The Apex Court has iterated that the MSMED Act of 1993 is of prospective nature and has no retroactive effects. In Odisha State Financial Corporation vs Vigyan Chemical Industeries decided on 5 August 2025, the Supreme Court strongly disapproved of the Odisha State Financial Corporation (‘OSFC’) for its legal mismanagement. A bench of Justices J B Pardiwala and R Mahadevan has put forward that procedural compliance is not just a mere formality; it is rather a substantive safeguard designed to protect the interests of State instrumentalities and the public exchequer.

The liability to make payments under Sections 3 and 4 of the The Interest On Delayed Payments To Small Scale And Ancillary Industrial Undertakings Act, 1993 can only arise after the Act has come into force. Since no prior events and liabilities are attached, the Act only acts prospectively and has no retroactive role. 

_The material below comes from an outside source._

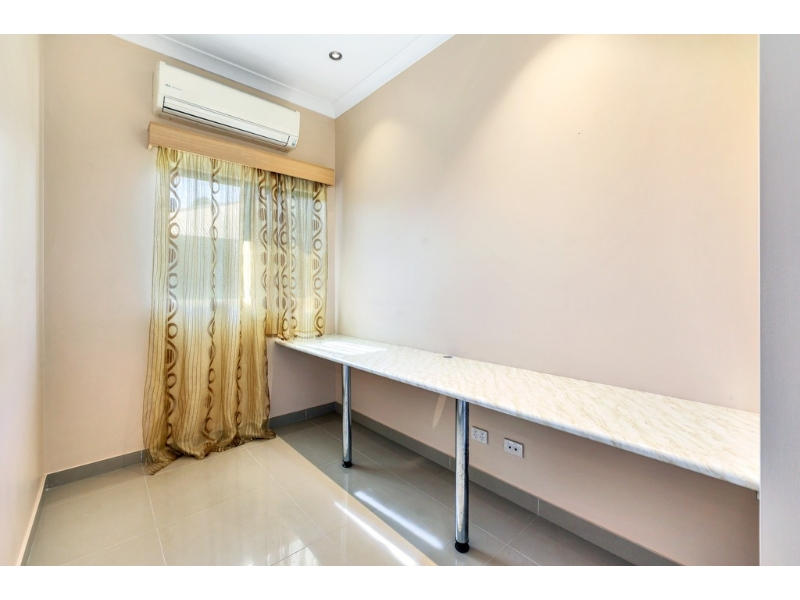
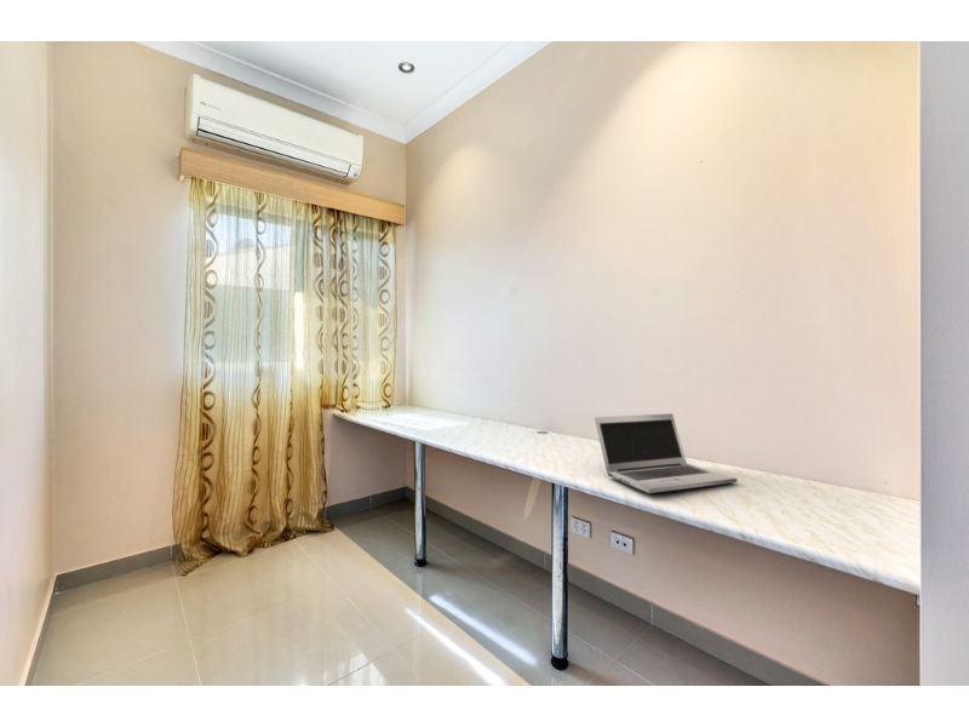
+ laptop [594,412,739,494]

The Court referred to the International Airport Authority’s case on the question of when a corporation may be considered an instrumentality or agency of the government. This is not by mere government ownership. These include (1) entire shareholding by the government, (2) substantial financial assistance by the state, (3) state-conferred or protected monopoly, (4) deep and pervasive government control, (5) performance of functions of public importance closely related to governmental duties, and (6) transfer of a government department to the corporation. These are indicative tests and their cumulative effects determine whether a corporation qualifies as “State” under Article 12 of the Constitution. 

Section 29 of the State Financial Corporation Act, 1951 empowers financial corporations to enforce security without court intervention, limiting their liability strictly to funds recovered from the borrower’s assets. These corporations cannot be held personally liable. The judgement has reaffirmed the principle established in the Assam Small Scale Industries case.